En revanche, le "Tages-Anzeiger" et surtout la NZZ ont traité le sujet dans la durée et en profondeur. L’étude conclut que ces deux journaux ont amené une vision plus objective et des informations de fond, alors que "20 Minuten" s’est contenté de communiqués d’agences, tandis que "Blick" a livré une information sélective, mais quand il l’a fait c’était généralement complet et en relation avec la Suisse.

Depuis la fin de la période prise en compte dans l’étude, les conditions ont totalement changé, estime le directeur de l’institut fög, Mario Schranz. "Les comptes rendus se focalisent différemment: les réfugiés en Méditerranée sont passés à l’arrière-plan, ce sont les réfugiés dans les pays de l’Est et les questions politiques qu’ils posent qui sont au premier plan." Il constate une "intensification extrême" des informations tant dans le "Blick" que dans "20 Minuten".

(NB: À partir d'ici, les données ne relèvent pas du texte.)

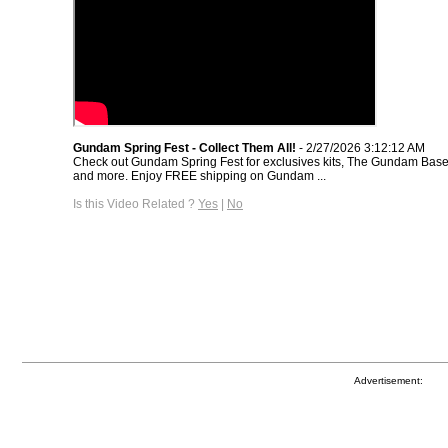
Gundam Spring Fest - Collect Them All!
- 2/27/2026 3:12:12 AM
Check out Gundam Spring Fest for exclusives kits, The Gundam Base 
and more. Enjoy FREE shipping on Gundam ...
Is this Video Related ?
Yes
|
No
Advertisement: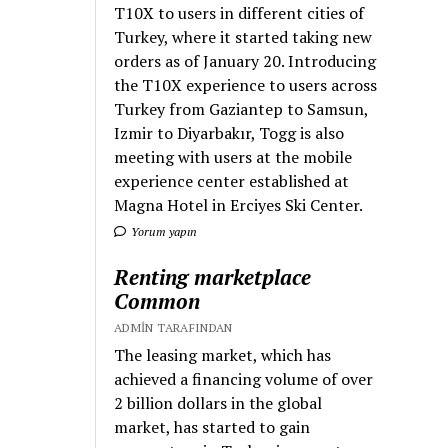
T10X to users in different cities of
Turkey, where it started taking new
orders as of January 20. Introducing
the T10X experience to users across
Turkey from Gaziantep to Samsun,
Izmir to Diyarbakır, Togg is also
meeting with users at the mobile
experience center established at
Magna Hotel in Erciyes Ski Center.
Yorum yapın
Renting marketplace
Common
ADMIN TARAFINDAN
The leasing market, which has
achieved a financing volume of over
2 billion dollars in the global
market, has started to gain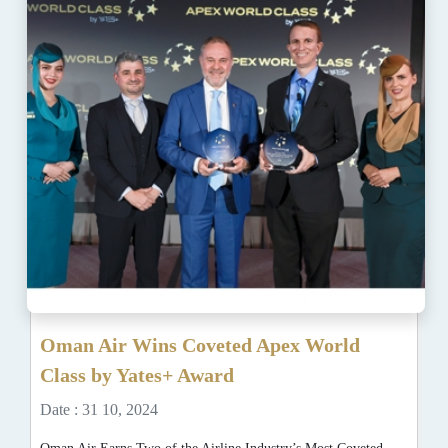
Oman Air Wins Coveted Apex World
Class by Yates+ Award
Date : 31 10, 2024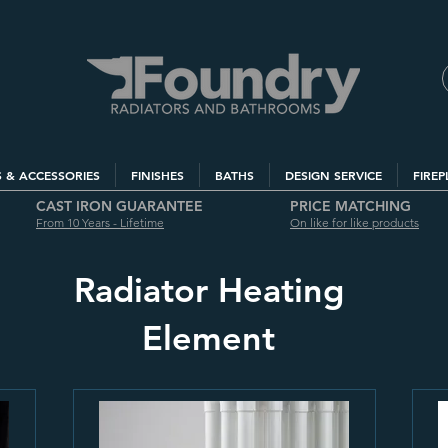
S & ACCESSORIES
FINISHES
BATHS
DESIGN SERVICE
FIREP
CAST IRON GUARANTEE
PRICE MATCHING
From 10 Years - Lifetime
On like for like products
Radiator Heating
Element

Et la nature des informations publiées par le quotidien alémanique de boulevard, selon lui, a considérablement changé: "Normalement, la question des réfugiés est traité sous l’angle des problèmes qu’elle pose, alors que maintenant, elle est bien davantage traité sous forme de destins. On peut parler d’un retournement de situation momentané. Mais dans la presse de boulevard, le jugement moral peut vite changer."

* L’ensemble des dons a été versé à la Chaîne du Bonheur.